Well I suppose a shaggy dog story was inevitable, at some point, for me!
This one happened to William Nattriss, farmer. He married Ann Guy who was an ancestor of both of my parents, by some bizarre quirk of fate.
‘Bizarre’ given the fact my dad was from Leeds and my mum from Ryther.
It was only when doing genealogy, several years back I discovered one of dad’s ancestors – Robert Guy of Auburn Hall, Kelfield; married one of mum’s – Jane Fisher, of Kelfield.

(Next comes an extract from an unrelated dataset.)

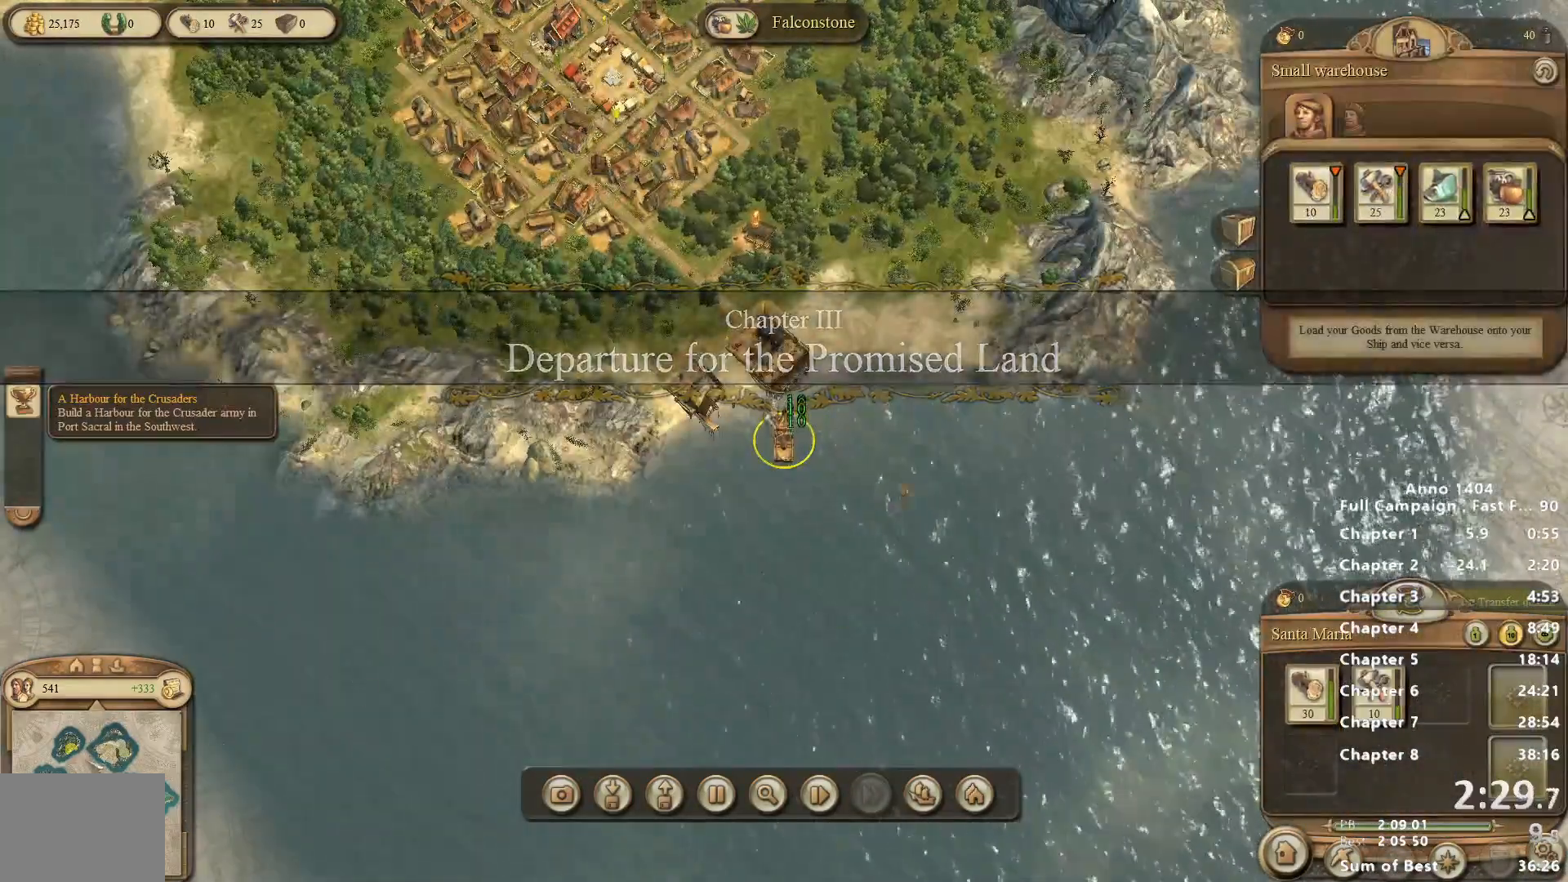
{"keys": [], "mouse": [], "events": [[183, "mouse_right", "down"], [283, "mouse_right", "up"], [417, "mouse_left", "down"], [467, "mouse_left", "up"]]}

Robert and Jane had only one surviving child, a daughter, Ann, born in Kelfield in 1838. There are no living descendents (If there were I’d have loved to find them as they’d share a lot of DNA with us!)
I’ll save Ann ‘s story til a later date as it’s a ripping yarn involving a scheming stepfather, and a disastrous second marriage to a bigamous Huddersfield policeman. That’s worth a blog entry on its own.
Annie went from being the privileged, privately educated daughter of a wealthy yeoman farmer, in the attractive East Riding – to living in a condemned slum in grim Huddersfield. All very Barbara Taylor Bradford.
William Nattriss was Annie’s first husband; a farmer, from a similar background to her own. They had four children; Robert Guy Nattriss born 1858, Jane Annie born 1861, Thomas Nathaniel born 1864 and William Frederick born 1866. Only the oldest and youngest son survived infancy. And only Robert Guy Nattriss appears to have made it into adulthood. He turned up in the 1891 Census living in lodgings near Paragon Docks, Hull, working as a ‘fisherman’. He gives his birthplace as York and he was unmarried, which he remained.
So this branch of the family tree died out with Robert.
His father, William, the subject of this story died in 1870 aged only 32. The farm had been mortgaged, then sold. Annie was left with £400. She left Kelfield in 1870, to make a new start in Huddersfield. What happened next – I’ll tell you about some other time. Like her mother before her, Annie seems to have been a con-man magnet.
This story comes from 1861. Annie and William were 23, had two year old Robert Guy and a second baby on the way.
From The York Herald (York, England), Saturday, July 20, 1861
YORKSHIRE COUNTY COURT GUILDHALL
Tuesday July 16
NATTRESS v. PIE
This action was brought for the recovery of a dog, which it was alleged had been illegally detained by the defendant, who is a mess-master at the Barracks. The plaintiff resides at Kelfield, and is a farmer, and he, along with several other witnesses, described a dog which he had lost named “Charley”. The defendant contended his dog was named “Sam”; that he had bought him off a man named Burton, who is the Leeds guard, for 15s., and that he was doubtful about the identification by those opposed to him. The dog was let loose in Court, when evidently “Sam” and “Charley” were synonymous to him, as he answered to each call. Verdict for plaintiff.